All the entries need to be duplicated exactly, with the pictures omitted.

-.-.-

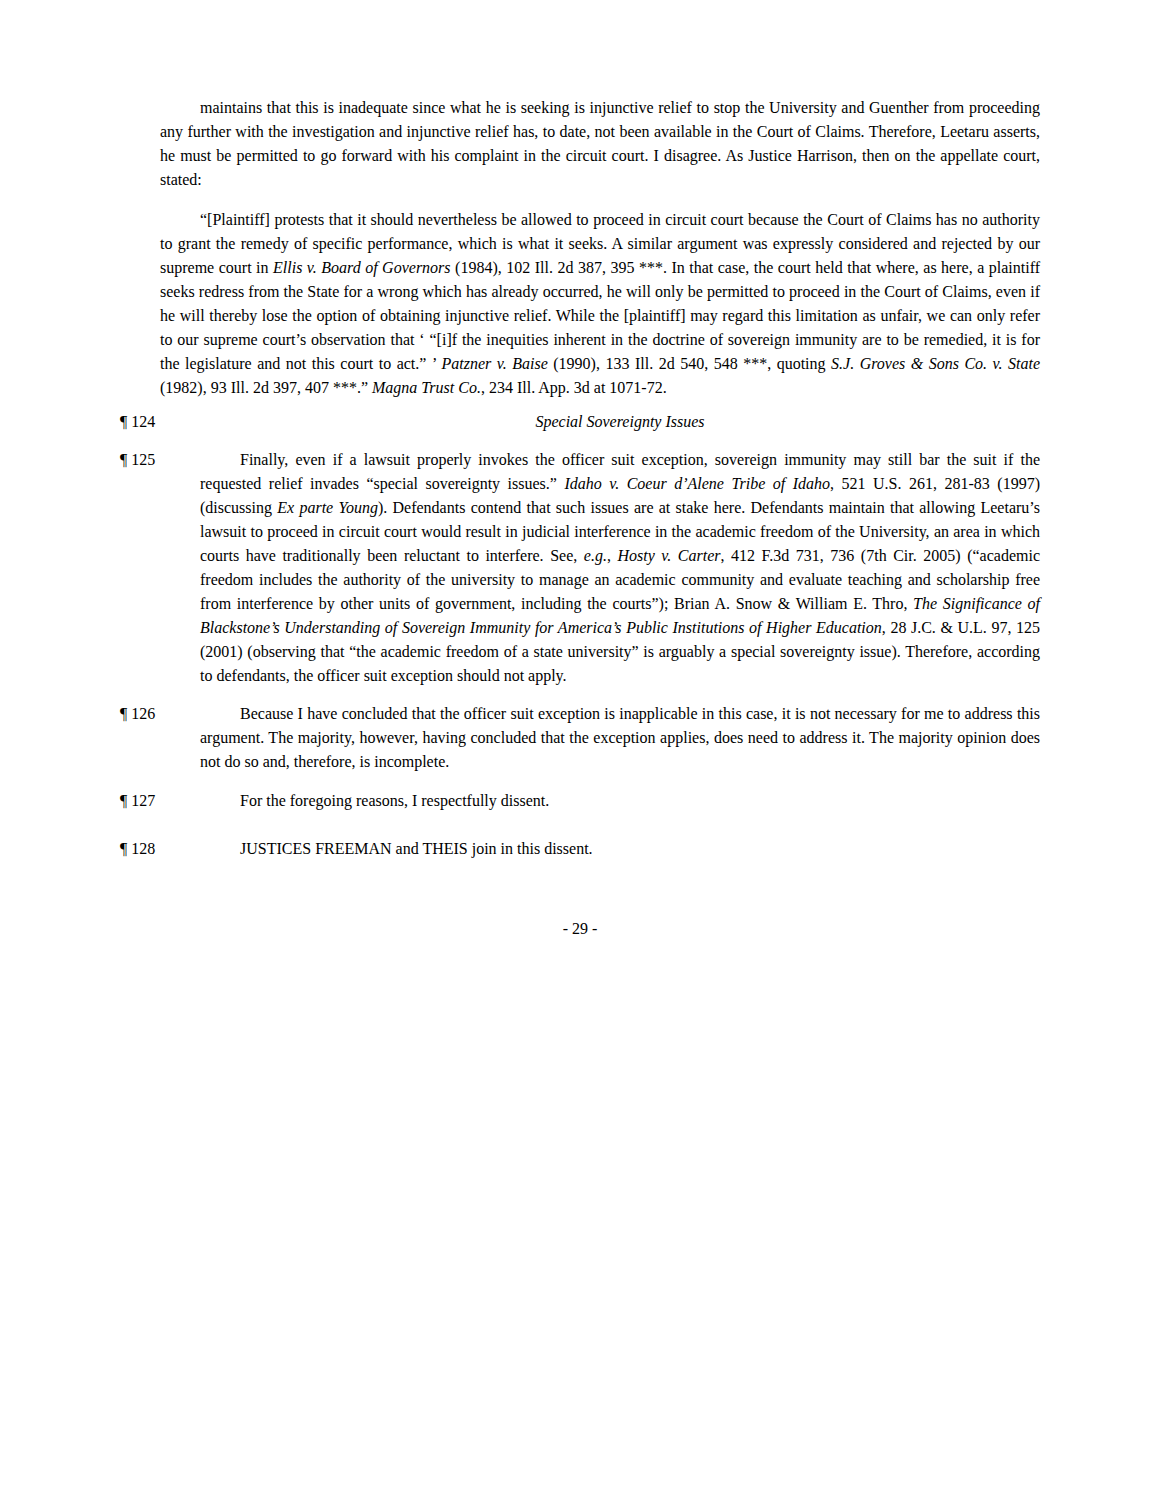maintains that this is inadequate since what he is seeking is injunctive relief to stop the University and Guenther from proceeding any further with the investigation and injunctive relief has, to date, not been available in the Court of Claims. Therefore, Leetaru asserts, he must be permitted to go forward with his complaint in the circuit court. I disagree. As Justice Harrison, then on the appellate court, stated:
“[Plaintiff] protests that it should nevertheless be allowed to proceed in circuit court because the Court of Claims has no authority to grant the remedy of specific performance, which is what it seeks. A similar argument was expressly considered and rejected by our supreme court in Ellis v. Board of Governors (1984), 102 Ill. 2d 387, 395 ***. In that case, the court held that where, as here, a plaintiff seeks redress from the State for a wrong which has already occurred, he will only be permitted to proceed in the Court of Claims, even if he will thereby lose the option of obtaining injunctive relief. While the [plaintiff] may regard this limitation as unfair, we can only refer to our supreme court’s observation that ‘ “[i]f the inequities inherent in the doctrine of sovereign immunity are to be remedied, it is for the legislature and not this court to act.” ’ Patzner v. Baise (1990), 133 Ill. 2d 540, 548 ***, quoting S.J. Groves & Sons Co. v. State (1982), 93 Ill. 2d 397, 407 ***.” Magna Trust Co., 234 Ill. App. 3d at 1071-72.
¶ 124
Special Sovereignty Issues
¶ 125
Finally, even if a lawsuit properly invokes the officer suit exception, sovereign immunity may still bar the suit if the requested relief invades “special sovereignty issues.” Idaho v. Coeur d’Alene Tribe of Idaho, 521 U.S. 261, 281-83 (1997) (discussing Ex parte Young). Defendants contend that such issues are at stake here. Defendants maintain that allowing Leetaru’s lawsuit to proceed in circuit court would result in judicial interference in the academic freedom of the University, an area in which courts have traditionally been reluctant to interfere. See, e.g., Hosty v. Carter, 412 F.3d 731, 736 (7th Cir. 2005) (“academic freedom includes the authority of the university to manage an academic community and evaluate teaching and scholarship free from interference by other units of government, including the courts”); Brian A. Snow & William E. Thro, The Significance of Blackstone’s Understanding of Sovereign Immunity for America’s Public Institutions of Higher Education, 28 J.C. & U.L. 97, 125 (2001) (observing that “the academic freedom of a state university” is arguably a special sovereignty issue). Therefore, according to defendants, the officer suit exception should not apply.
¶ 126
Because I have concluded that the officer suit exception is inapplicable in this case, it is not necessary for me to address this argument. The majority, however, having concluded that the exception applies, does need to address it. The majority opinion does not do so and, therefore, is incomplete.
¶ 127
For the foregoing reasons, I respectfully dissent.
¶ 128
JUSTICES FREEMAN and THEIS join in this dissent.
- 29 -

-.-.-

RESPONSE FOR THIS EXERCISE:
maintains that this is inadequate since what he is seeking is injunctive relief to stop the University and Guenther from proceeding any further with the investigation and injunctive relief has, to date, not been available in the Court of Claims. Therefore, Leetaru asserts, he must be permitted to go forward with his complaint in the circuit court. I disagree. As Justice Harrison, then on the appellate court, stated:
“[Plaintiff] protests that it should nevertheless be allowed to proceed in circuit court because the Court of Claims has no authority to grant the remedy of specific performance, which is what it seeks. A similar argument was expressly considered and rejected by our supreme court in Ellis v. Board of Governors (1984), 102 Ill. 2d 387, 395 ***. In that case, the court held that where, as here, a plaintiff seeks redress from the State for a wrong which has already occurred, he will only be permitted to proceed in the Court of Claims, even if he will thereby lose the option of obtaining injunctive relief. While the [plaintiff] may regard this limitation as unfair, we can only refer to our supreme court’s observation that ‘ “[i]f the inequities inherent in the doctrine of sovereign immunity are to be remedied, it is for the legislature and not this court to act.” ’ Patzner v. Baise (1990), 133 Ill. 2d 540, 548 ***, quoting S.J. Groves & Sons Co. v. State (1982), 93 Ill. 2d 397, 407 ***.” Magna Trust Co., 234 Ill. App. 3d at 1071-72.
¶ 124
Special Sovereignty Issues
¶ 125
Finally, even if a lawsuit properly invokes the officer suit exception, sovereign immunity may still bar the suit if the requested relief invades “special sovereignty issues.” Idaho v. Coeur d’Alene Tribe of Idaho, 521 U.S. 261, 281-83 (1997) (discussing Ex parte Young). Defendants contend that such issues are at stake here. Defendants maintain that allowing Leetaru’s lawsuit to proceed in circuit court would result in judicial interference in the academic freedom of the University, an area in which courts have traditionally been reluctant to interfere. See, e.g., Hosty v. Carter, 412 F.3d 731, 736 (7th Cir. 2005) (“academic freedom includes the authority of the university to manage an academic community and evaluate teaching and scholarship free from interference by other units of government, including the courts”); Brian A. Snow & William E. Thro, The Significance of Blackstone’s Understanding of Sovereign Immunity for America’s Public Institutions of Higher Education, 28 J.C. & U.L. 97, 125 (2001) (observing that “the academic freedom of a state university” is arguably a special sovereignty issue). Therefore, according to defendants, the officer suit exception should not apply.
¶ 126
Because I have concluded that the officer suit exception is inapplicable in this case, it is not necessary for me to address this argument. The majority, however, having concluded that the exception applies, does need to address it. The majority opinion does not do so and, therefore, is incomplete.
¶ 127
For the foregoing reasons, I respectfully dissent.
¶ 128
JUSTICES FREEMAN and THEIS join in this dissent.
- 29 -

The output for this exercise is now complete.